Celsius: (adj) a scale of temperature in which water freezes at 0° and boils at 100°

I was terrified.

I had to believe it was true because my Weekly Reader printed it.

This was the small newspaper handed out to me when I was a young boy. It had stories about recent discoveries as well as projections on
what would happen in the future.

The Weekly Reader informed me that the metric system would take over in the United States in the next few years.

I believed it.

I was so frightened that I went out and tried to learn it.

That was many decades ago, and aside from a few signs adding the word “kilometers,” two-liter bottles of Coke and packaging putting milligrams in parenthesis, the United States is still metric-free.
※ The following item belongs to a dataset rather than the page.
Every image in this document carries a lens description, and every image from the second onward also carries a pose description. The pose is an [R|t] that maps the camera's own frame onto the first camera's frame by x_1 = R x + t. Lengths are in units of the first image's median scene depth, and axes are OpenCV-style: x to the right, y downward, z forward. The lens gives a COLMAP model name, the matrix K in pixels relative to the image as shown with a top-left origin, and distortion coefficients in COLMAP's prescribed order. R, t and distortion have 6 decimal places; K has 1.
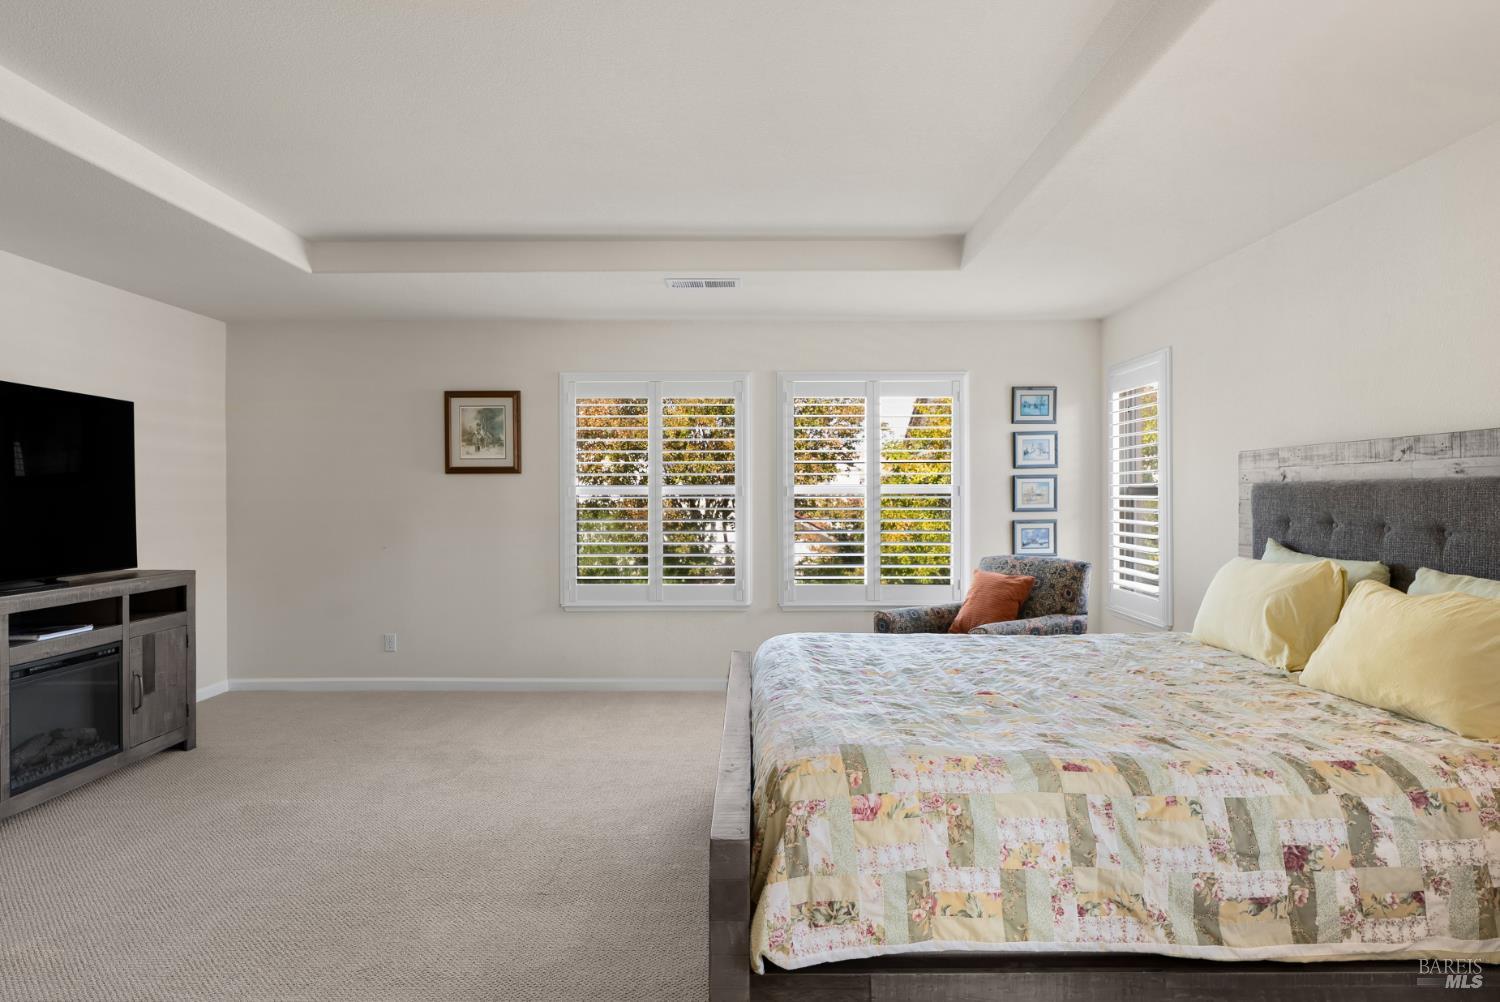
lens RADIAL K [[839.7, 0, 747.3], [0, 839.7, 502.2], [0, 0, 1]] dist [-0.000309, -0.001644]
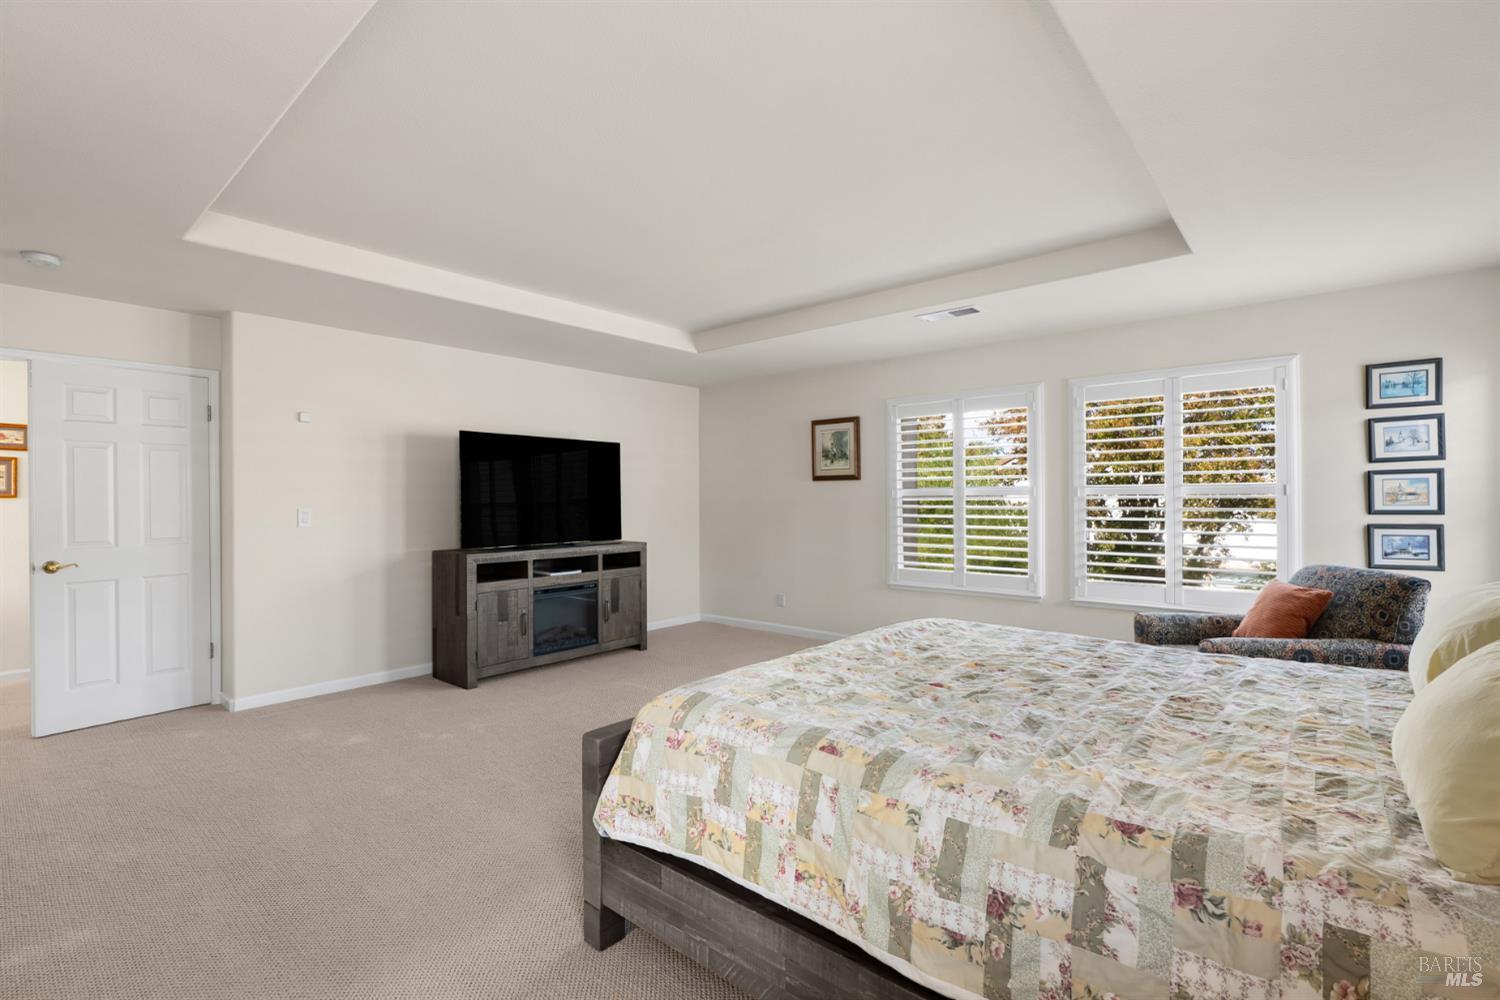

Likewise, we still honor Farenheit over Celsius.

Even though the contention for metric and Celsius is that it’s easier to comprehend, we Americans–a sturdy lot–choose to pursue abstract numnbers, like “36 inches makes a yard” and “freezing is 32 degrees, Farenheit.”

Occasionally when my travels take me to the border of Canada, the local newspaper will list the daily temperature in Celsius. The numbers are so ridiculous. How can a 90-degree day be captured in a 40-plus Celsius?

It’s confusing.

Do I think we will ever go on the metric system or that Celsius will become the rule of the thermometer? Probably not.

It gives me pause to wonder what else was in error in my Weekly Reader. Does this mean we won’t have flying cars by 1999?